How Hotwire’s CEO Heather Kernahan sees the future of PR

Communicators can seize this opportunity to become essential strategists as CEOs face an unparalleled era of change and uncertainty.

Businessman shows concept hologram PR on his hand. Man in business suit with future technology screen and modern cosmic background

Everyone in the business world wants to know what comes next—perhaps because the present isn’t where they want to be.

The COVID-19 crisis has decimated many industries, forced business leaders to reimagine their models and strategies and demanded that leaders take a close look at structural inequality within their organizations. However, there is an opportunity amid the disruption for PR pros and brand managers willing to embrace change.

And it’s time for the communicator to own the role of a top-level strategic advisor.

“Every CEO I talk to is focused on employees, customers, economy and communities,” says Heather Kernahan, CEO for Hotwire North America.

“In 2020 alone, there seem to be more complex issues and crises emerging than most CEOs have had to manage during their tenures. PR can’t solve these issues independently, but we are indispensable strategic partners in developing plans to address and inform a CEO’s employees, customers and community.”

Being a ‘business’ person

For communicators to find their full potential—especially during this crisis—it’s past time they became business experts.

Kernahan says that the transformation of the PR pro into the business strategist has been accelerated by the current crisis.

“Just as many companies have been on a journey of digital transformation over the last decade, and COVID-19 accelerated those plans. PR has been on a journey of connecting our results to business goals, and COVID helped speed that up as well,” she says. “These high stakes issues are all putting communicators in a position of strength to lead.”

Kernahan says that communicators don’t have to reinvent themselves to become business experts. Rather, it’s a realignment of priorities.

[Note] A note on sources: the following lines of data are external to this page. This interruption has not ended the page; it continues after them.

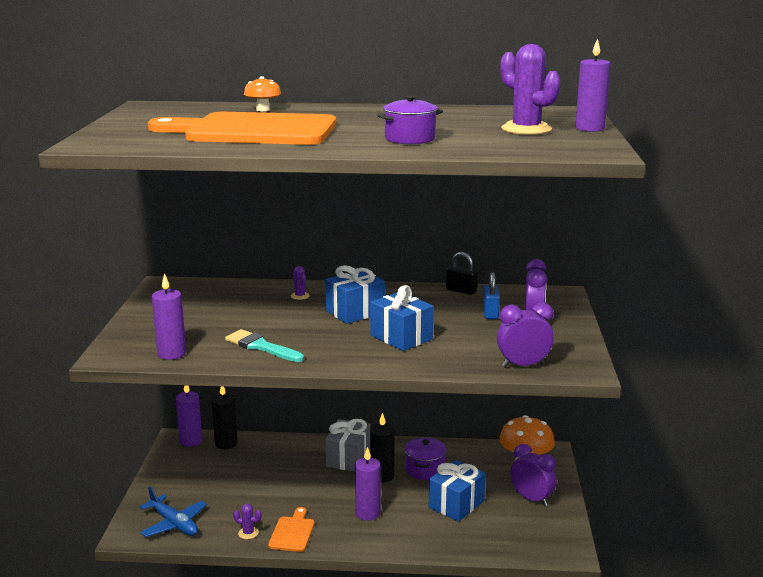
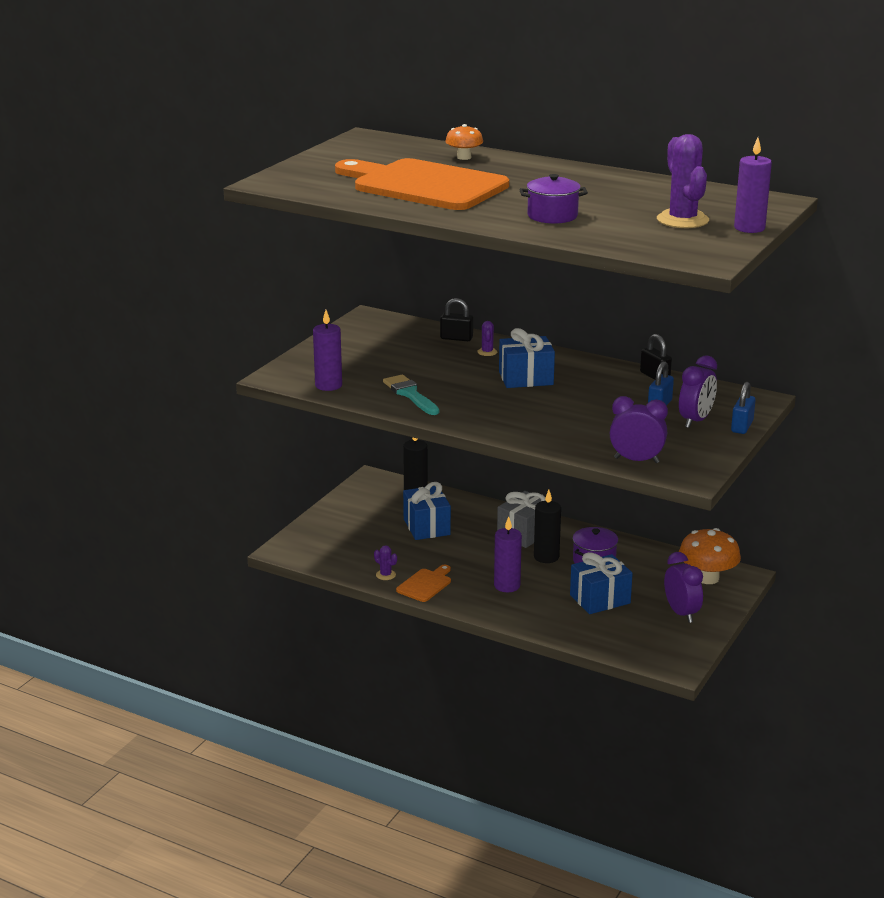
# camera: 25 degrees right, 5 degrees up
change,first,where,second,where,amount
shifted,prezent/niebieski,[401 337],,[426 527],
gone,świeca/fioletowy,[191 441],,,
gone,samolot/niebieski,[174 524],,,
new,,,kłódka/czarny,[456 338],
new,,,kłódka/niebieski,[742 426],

“For PR pros to be considered top-level strategists, they have to be business-people first,” she says, “even in the realm of communications.”

She argues that business expertise lurks within every communicator. “Sometimes I feel like I’m in ‘The Wizard of Oz,’ with Glinda the Good Witch telling Dorothy: ‘you’ve always had the power.’ Communications leaders have always had the power, we only need to understand business to increase our influence and impact.”

New business models

PR pros should expect these changes to stick.

Hotwire is so confident that the communications landscape has changed that it is transforming its business model into a consultancy. Kernahan says the shift allows the agency to offer increased services in the areas of “insights, strategy and integrated planning” as well as the usual PR and communications services.

Hotwire’s path has been inspired by the tech clients that are the agency’s bread and butter. One of the changes that Hotwire is taking from the tech world: co-competition.

“One of the interesting developments in the tech industry over the past decade is the rise of co-competition and co-opted innovation,” says Kernahan. “Tech companies have realized there is more power in partnering and combining solutions to bring great value to their clients. Companies that no one thought would ever work together – like Microsoft and Apple – now partner regularly to bring new tech to market.”

For Hotwire, that means it’s willing to work with more than one client in the same space—offering instead a deep understanding of a specific niche over exclusivity to a particular brand.

“We bring great value to our clients because we deeply understand how the tech industry operates, its greatest influencers and the narrative opportunities,” Kernahan says. “We build our knowledge constantly by working with tech companies who sometimes play in the same space. The power of that expertise learned from one client can benefit many other clients, not hinder them.”

She adds that, of course, private brand information isn’t shared—something that is a best practice for any consultancy.

What’s next?

For the present, every organization will have to navigate carefully through the next few months as the COVID-19 pandemic continues to alter business practices. For Hotwire, that means delaying reopening the office until at least January of 2021.

Hotwire hopes to preserve its culture while workers continue to log on from home.

“We started new rituals and routines that support our thriving culture,” Kernahan says. “We have an annual in-person bootcamp, which we kept this year—though it was all online—and that allowed us to reconnect our global teams in two days of inspiration and connection that we all desperately needed.”

Kernahan adds that transparency and team collaboration will be crucial guideposts as the company finds its footing in the next stage of the ongoing crisis—focal points that any organization would do well to concentrate on.